NEW YORK (CBSNewYork) – A native New Yorker, a war veteran, and a comic book visionary.
On Monday, family, friends, and countless fans mourned the loss of the legendary king of Marvel, Stan Lee.
With superheroes like Black Panther, the Hulk, the X-Men, and Spider-Man, Lee revolutionized pop culture using his own super power – his imagination.
Lee was as recognizable to comic book fans as the characters he created.
"I tried to keep him realistic and I don't know of anybody more realistic than I am. So whatever little things worried me, I'd have Spider-Man worry about them too," Lee said in 1986.
He was born Stanley Lieber on Dec. 28, 1922 in New York. He grew up in Washington Heights and graduated from Dewitt Clinton High School.
At the time, he decided to sign his comics "Stan Lee," as the profession wasn't as glamourous as it is today.
"I didn't want to be known by my regular name as a comic book writer, because it was embarrassing," the Marvel icon once said.
When Lee was 16, he took a job as an assistant at a comic publisher that eventually grew into Marvel Comics. Lee would rise to become its president.
But in 1998, Marvel forced Lee out. He spent years in lawsuits with Marvel and Disney – their new owner - to get a share of the profits from movies and TV shows that were based on his characters.
Lee went on to start his own companies and even joined forces with his longtime rivals at DC Comics; putting his own spin on their superheroes including Batman and Wonder Woman.
"I think you never outgrow your love for things that are that colorful and things that are bigger than life. Along comes superhero comics. They're really, I think, fairytales for grown-ups," Lee said in 2014.
He thought he'd move on to more serious writing, but ultimately embraced his role as the ultimate character creator.
He made frequent cameos in the movies based on his characters. His famous appearances in every Marvel movie – including this summer's blockbuster Avengers: Infinity War – became some of the most anticipated moments for fans.
Those who worked with Lee in Hollywood also reacted to the icon's death. Several of his "Avengers" took to social media to honor him.

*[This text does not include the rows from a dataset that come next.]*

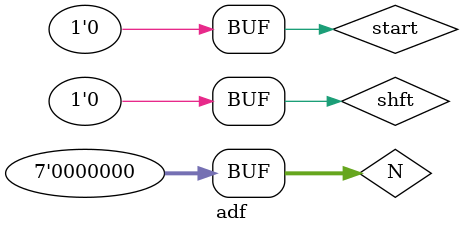
<source format=v>
`timescale 1ns / 1ps


module adf;

	// Inputs
	reg start;
	reg shft;
	reg [7:1] N;

	// Outputs
	wire [7:0] q;

	// Instantiate the Unit Under Test (UUT)
	shft_reg8bit uut (
		.start(start), 
		.shft(shft), 
		.N(N), 
		.q(q)
	);

	initial begin
		// Initialize Inputs
		start = 0;
		shft = 0;
		N = 0;

		// Wait 100 ns for global reset to finish
		#100;
        
		// Add stimulus here

	end
      
endmodule


</source>
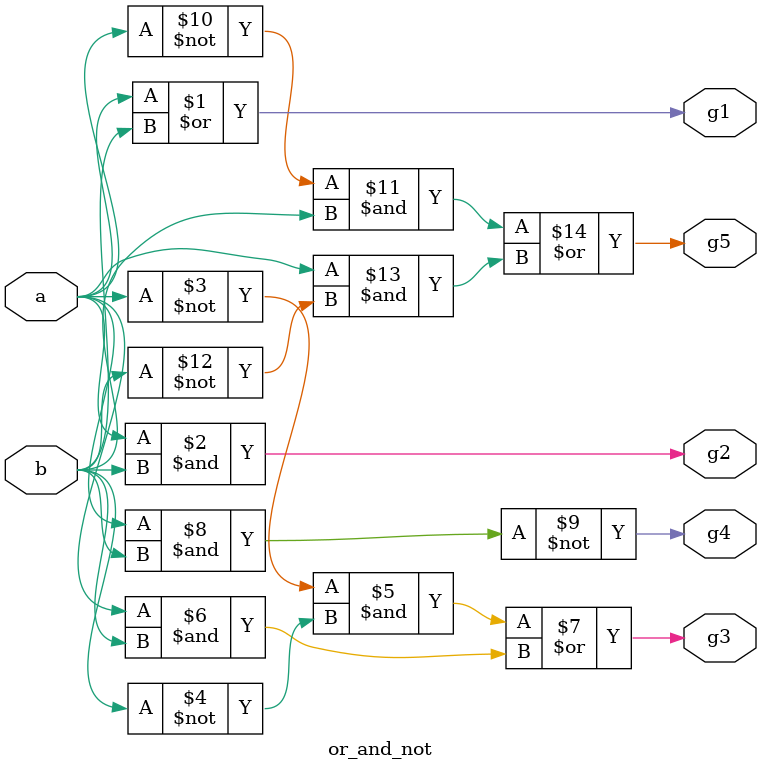
<source format=v>
`timescale 1ns / 1ps

module or_and_not(a,b,g1,g2,g3,g4,g5);
    input a,b;
    output g1,g2,g3,g4,g5;
	 
assign g1 = a | b;
assign g2 = a & b;
assign g3 = ~a&~b | a&b;
assign g4 = ~(a & b);
assign g5 = ~a&b | a&~b ;

endmodule

</source>
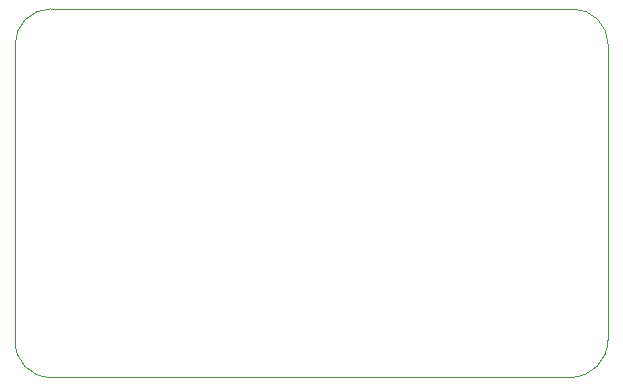
<source format=gm1>
G04 #@! TF.GenerationSoftware,KiCad,Pcbnew,9.0.2-9.0.2-0~ubuntu24.04.1*
G04 #@! TF.CreationDate,2025-05-13T17:43:29+02:00*
G04 #@! TF.ProjectId,RCFavoritControlBoard,52434661-766f-4726-9974-436f6e74726f,rev?*
G04 #@! TF.SameCoordinates,Original*
G04 #@! TF.FileFunction,Profile,NP*
%FSLAX46Y46*%
G04 Gerber Fmt 4.6, Leading zero omitted, Abs format (unit mm)*
G04 Created by KiCad (PCBNEW 9.0.2-9.0.2-0~ubuntu24.04.1) date 2025-05-13 17:43:29*
%MOMM*%
%LPD*%
G01*
G04 APERTURE LIST*
G04 #@! TA.AperFunction,Profile*
%ADD10C,0.050000*%
G04 #@! TD*
G04 APERTURE END LIST*
D10*
X169000000Y-107200000D02*
X125000000Y-107200000D01*
X169200000Y-76000000D02*
G75*
G02*
X172200000Y-79000000I0J-3000000D01*
G01*
X122000000Y-79000000D02*
X122000000Y-104000000D01*
X122000000Y-79000000D02*
G75*
G02*
X125000000Y-76000000I3000000J0D01*
G01*
X125000000Y-107200000D02*
G75*
G02*
X122006645Y-104000443I0J3000000D01*
G01*
X172200000Y-104000000D02*
G75*
G02*
X169000000Y-107200000I-3200000J0D01*
G01*
X172200000Y-79000000D02*
X172200000Y-104000000D01*
X125000000Y-76000000D02*
X169200000Y-76000000D01*
M02*

</source>
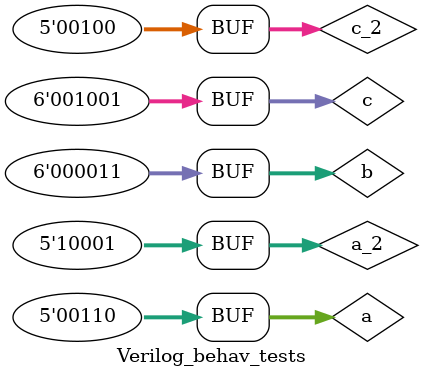
<source format=v>
`timescale 1ns / 1ns


module Verilog_behav_tests();

reg [4:0] a,a_2,c_2;
reg [5:0]b;
reg [5:0] c;

initial begin    
    $monitor("[%0t], a=%b b=%b,c=%b " , $time,a,b,c );
    
    a = 5'b10011;
    b = 6'b100101;
    b = b >> 1;
    c = a+b;
    a_2 = 5'b10001;
    c_2 = a + a_2;
    #5
    a = 5'b00011;
    b = 6'b100101;
     c = a+b[5:1];
    #5
    a = a << 1;
    b = a >> 1;
    c = a+b;
    
end





endmodule

</source>
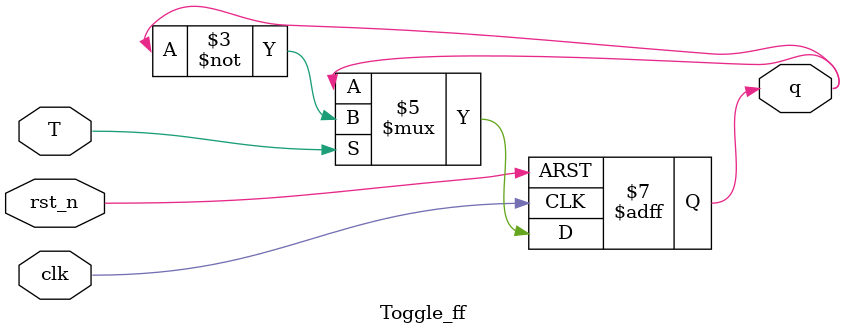
<source format=v>

module Toggle_ff(
input wire clk, rst_n, 
input wire T, 
output reg q 
);
//Operation of Toggle flip flop
// rst_n = 0 , T=x, q = 0; 
// rst_n = 1 , T=1, q = ~q; 
// rst_n = 1 , T=x, q = q; 

always @(posedge clk or negedge rst_n)
if (!rst_n) q <= 0;
else if(T) q <= ~q;
else        q <= q; 
 
endmodule 


// instance: 
// Toggle_ff inst_name(.clk(),.rst_n(),.T(),.q()); 
</source>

Actor Chris Evans, who plays Captain America in the Marvel films wrote, "there will never be another Stan Lee." He ended the tweet with Lee's famous catchphrase, "excelsior!"
Robert Downey Jr., who has player Iron Man since 2008, posted a picture of himself and Lee with a large heart saying, "I owe it all to you, rest in peace Stan."
Actress Evangeline Lilly, who recently joined the Marvel universe as The Wasp, added "Stan...more than a master of stories, you always seemed like a master of living. I will look to you for inspiration for the rest of my life. Your wasp!"
Stan Lee was 95 years old. His wife of 69 years, Joan, died last year at the age of 93. Lee is survived by his daughter, Joanie, and his brother, Larry Lieber, who also worked in comics.